I have the BAM file for a trio of exomes that have gone through GATK's BQSR. The bams have also been used with many others to call variants using the GATK joint calling method. For a handful of variants, I want to obtain their individual mean MQ, and their raw allele counts.
One way would be to use the samtools mpileup software, but that will, at some point, be removed and is deprecated. I have read through the bcftools mpileup manual, and it seems that I can get site-specific (INFO/MQ) but not by sample (FORMAT/MQ), so it would be, what I assume, is the mean from all the BAMs I give it as input. Likewise, I can get the cumulative raw depth (INFO/DP) but not the raw depth (FORMAT/DP) or allele specific depth (FORMAT/AD) per sample
I have 2 questions, one method-specific and one for the bigger picture:
- Is there another tool or set of parameters I could use to obtain these sample-specific statistics?

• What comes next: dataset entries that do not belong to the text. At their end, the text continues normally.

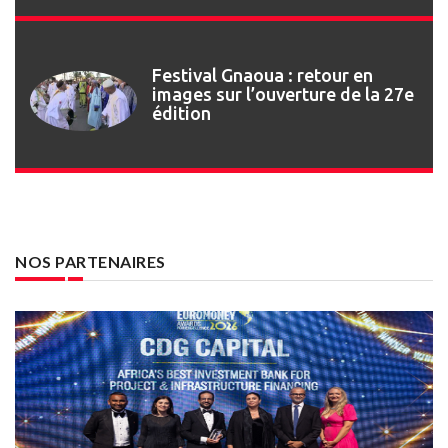
Festival Gnaoua : retour en
images sur l’ouverture de la 27e
édition
NOS PARTENAIRES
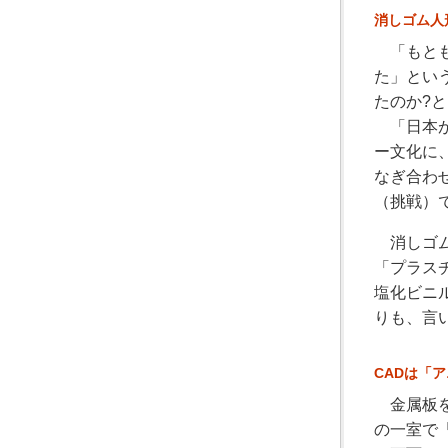
消しゴム人
「もとも
た」とい
たのか?
「日本が
ー文化に
なぎ合わ
（挑戦）
消しゴム
「プラス
塩化ビニ
りも、言
CADは「
金属板を
の一室で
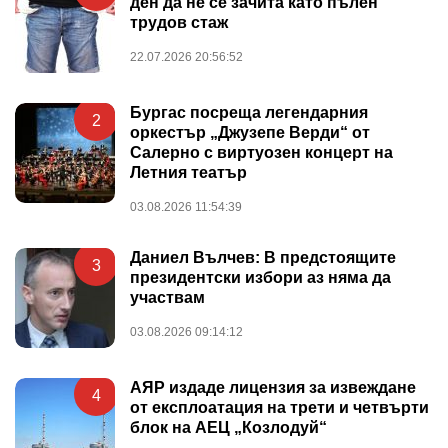
ден да не се зачита като пълен
трудов стаж
22.07.2026 20:56:52
Бургас посреща легендарния
2
оркестър „Джузепе Верди“ от
Салерно с виртуозен концерт на
Летния театър
03.08.2026 11:54:39
Даниел Вълчев: В предстоящите
3
президентски избори аз няма да
участвам
03.08.2026 09:14:12
АЯР издаде лицензия за извеждане
4
от експлоатация на трети и четвърти
блок на АЕЦ „Козлодуй“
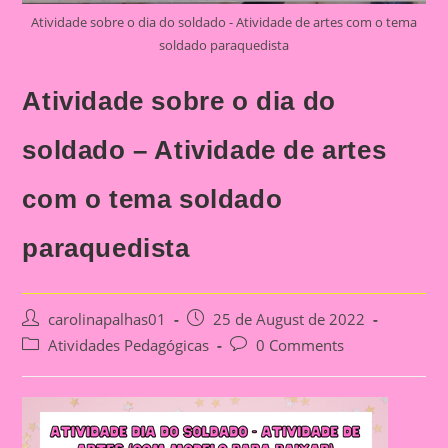
Atividade sobre o dia do soldado - Atividade de artes com o tema
soldado paraquedista
Atividade sobre o dia do
soldado – Atividade de artes
com o tema soldado
paraquedista
Post
Post
carolinapalhas01
25 de August de 2022
author:
published:
Post
Post
Atividades Pedagógicas
0 Comments
category:
comments:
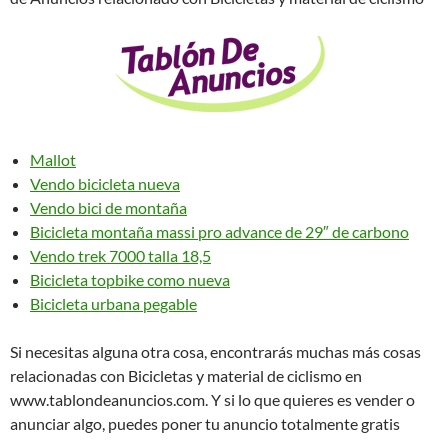
Mallot
Vendo bicicleta nueva
Vendo bici de montaña
Bicicleta montaña massi pro advance de 29″ de carbono
Vendo trek 7000 talla 18,5
Bicicleta topbike como nueva
Bicicleta urbana pegable
Si necesitas alguna otra cosa, encontrarás muchas más cosas
relacionadas con Bicicletas y material de ciclismo en
www.tablondeanuncios.com. Y si lo que quieres es vender o
anunciar algo, puedes poner tu anuncio totalmente gratis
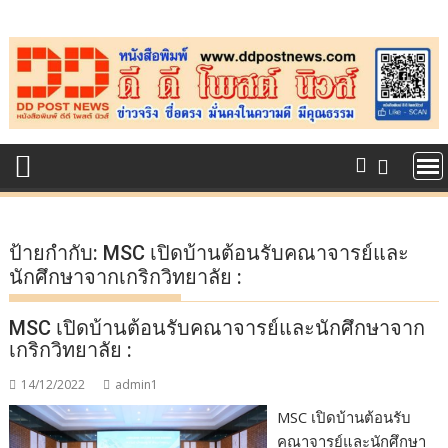
Skip
to
content
ป้ายกำกับ:
MSC เปิดบ้านต้อนรับคณาจารย์และ
นักศึกษาจากเกริกวิทยาลัย :
MSC เปิดบ้านต้อนรับคณาจารย์และนักศึกษาจาก
เกริกวิทยาลัย :
14/12/2022
admin1
MSC เปิดบ้านต้อนรับ
คณาจารย์และนักศึกษา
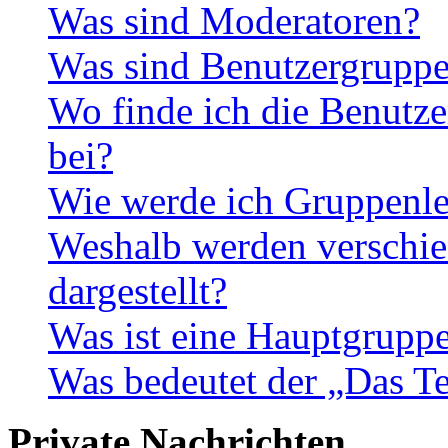
Was sind Moderatoren?
Was sind Benutzergrupp
Wo finde ich die Benutze
bei?
Wie werde ich Gruppenle
Weshalb werden verschie
dargestellt?
Was ist eine Hauptgrupp
Was bedeutet der „Das Te
Private Nachrichten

- Is there a reason that I've missed why these tools have moved away from sample-specific MQ, raw AD, and raw DP?
I understand that in joint calling, the individual bam quality doesn't matter as much as the collective. Regardless, in cases when someone would want to take advantage of the already processed data and find potential de novo mutations, looking at the individual files and having this sample-specific data is very helpful.
Thanks in advance.
Tell me if I am missing the point of your question completely. If you have a BAM file, could you not simply use HaplotypeCaller to recall the variants of interest to retrieve the individual statistics you're after?
Regarding your second question, AD and DP of those statistics are still called per sample even in the joint VCF file. GATK still filters out reads it considers low quality, which don't go into these statistics. After you after all base calls at particular variants, irrespective of read quality?